Pioneering studies by Dr. Young had shown that the DCN receives input from the medullary somatosensory nuclei (esp. the cuneate and spinal triageminal nucleus) but it was unknown where in the periphery these inputs originated and what information they were conveying. I showed that the cervical nerve C2 and the mandibular branch of the spinal trigeminal nerve provided the dominant input to the DCN. Moreover, I found that these inputs conveyed proprioceptive information from the muscles moving the ear (this was in cats which can move their ears). In other experiments I showed that stimulating the somatosensory input could lead to altered auditory responses in the DCN, even if the somatosensory input came quite a bit before the sound. Thus there was some kind of memory in the system. This work has been replicated in other species and pairing somatosensory and sound stimulation has led to the design of devices to reduce tinnitus (see here and here).

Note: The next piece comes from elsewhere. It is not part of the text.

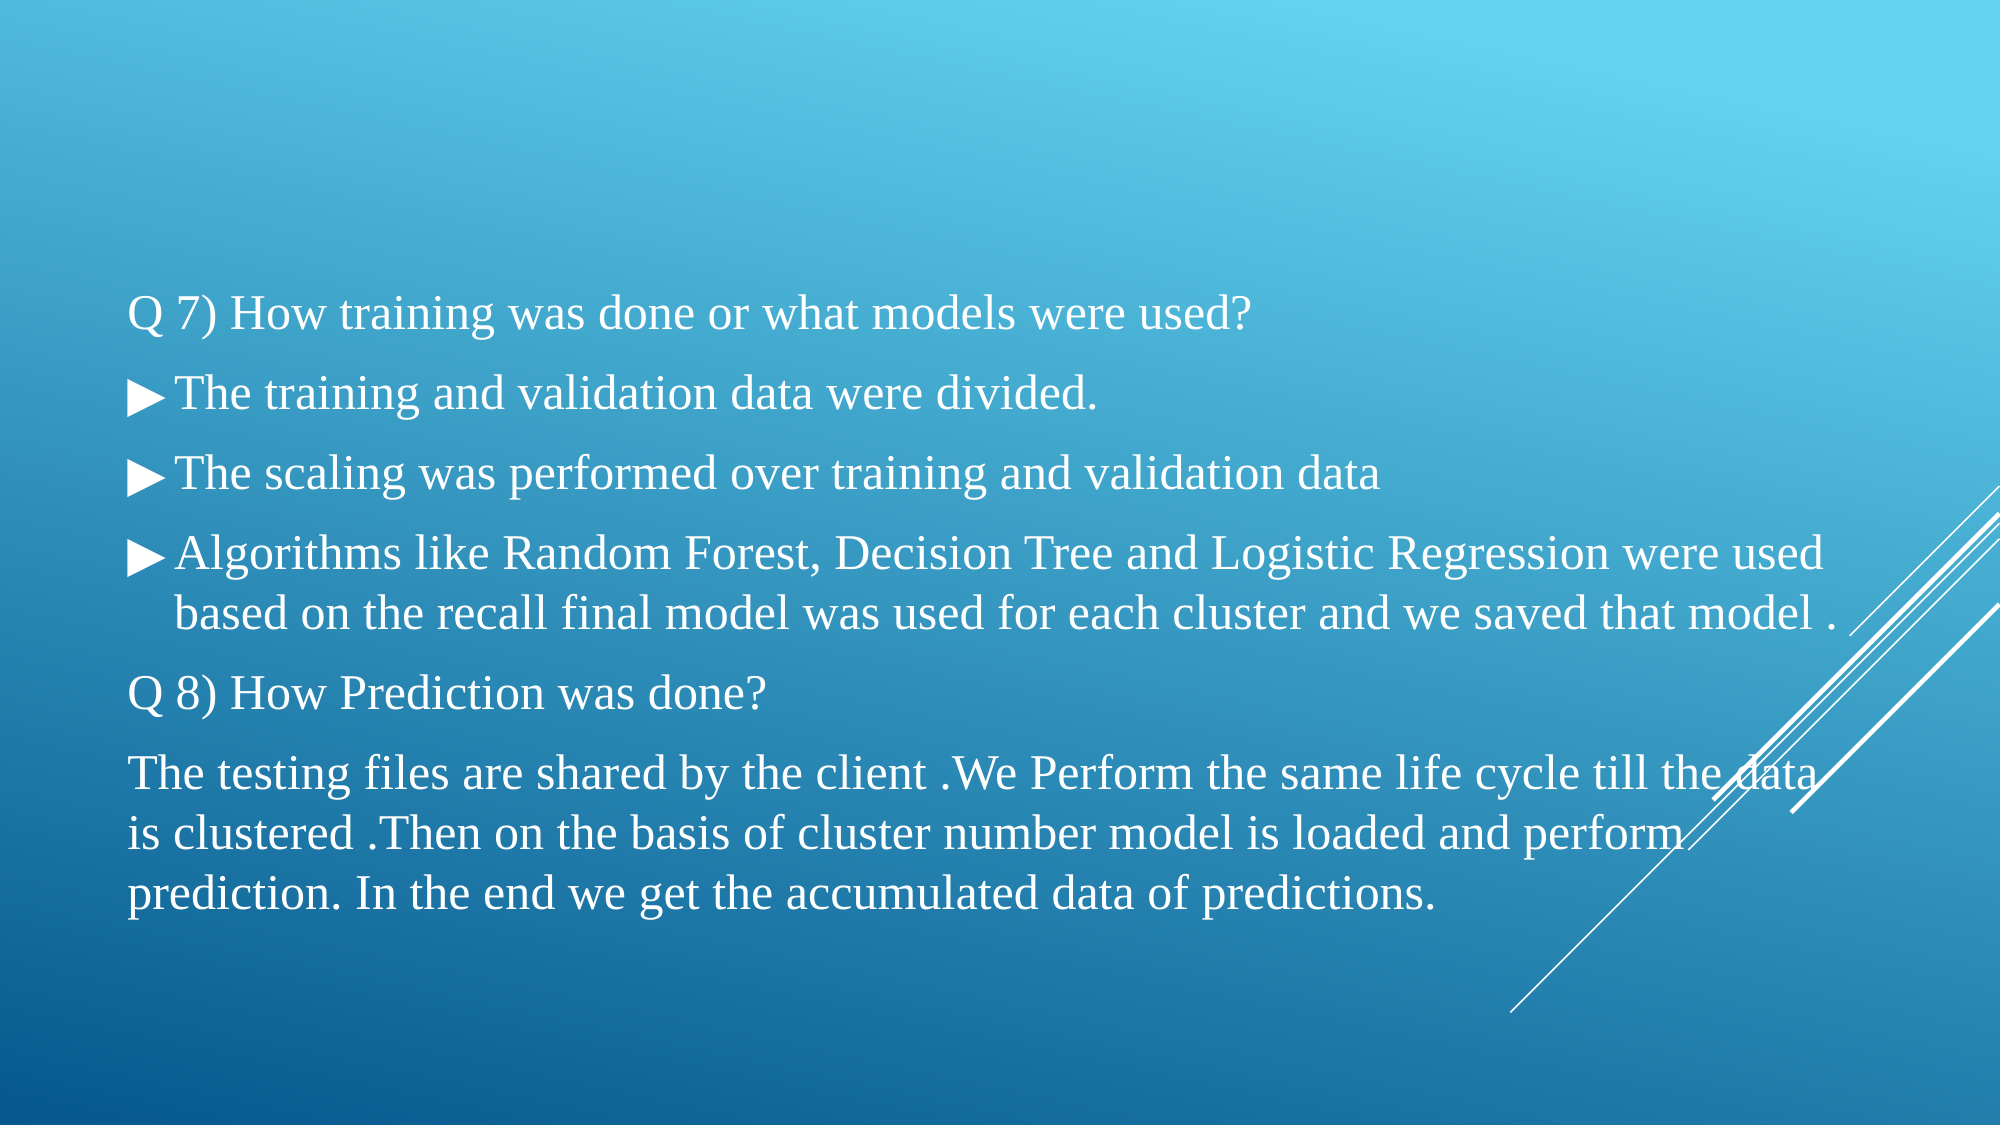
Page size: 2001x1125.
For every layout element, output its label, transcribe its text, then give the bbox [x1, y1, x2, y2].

My work with Dr. Manis focussed on understanding how DCN pyramidal cells worked. I found experimentally using patch clamp recordings that these cells have certain inactivating potassium channels that enabled them to have interesting firing patterns and validated this with a computational model. I also showed that these channels enabled DCN pyramidal cells to encode both excitatory and inhibitory inputs in their spiking patterns and esp. inhibitory inputs that occurred before excitation. Thus, these channels enable a form of cellular memory.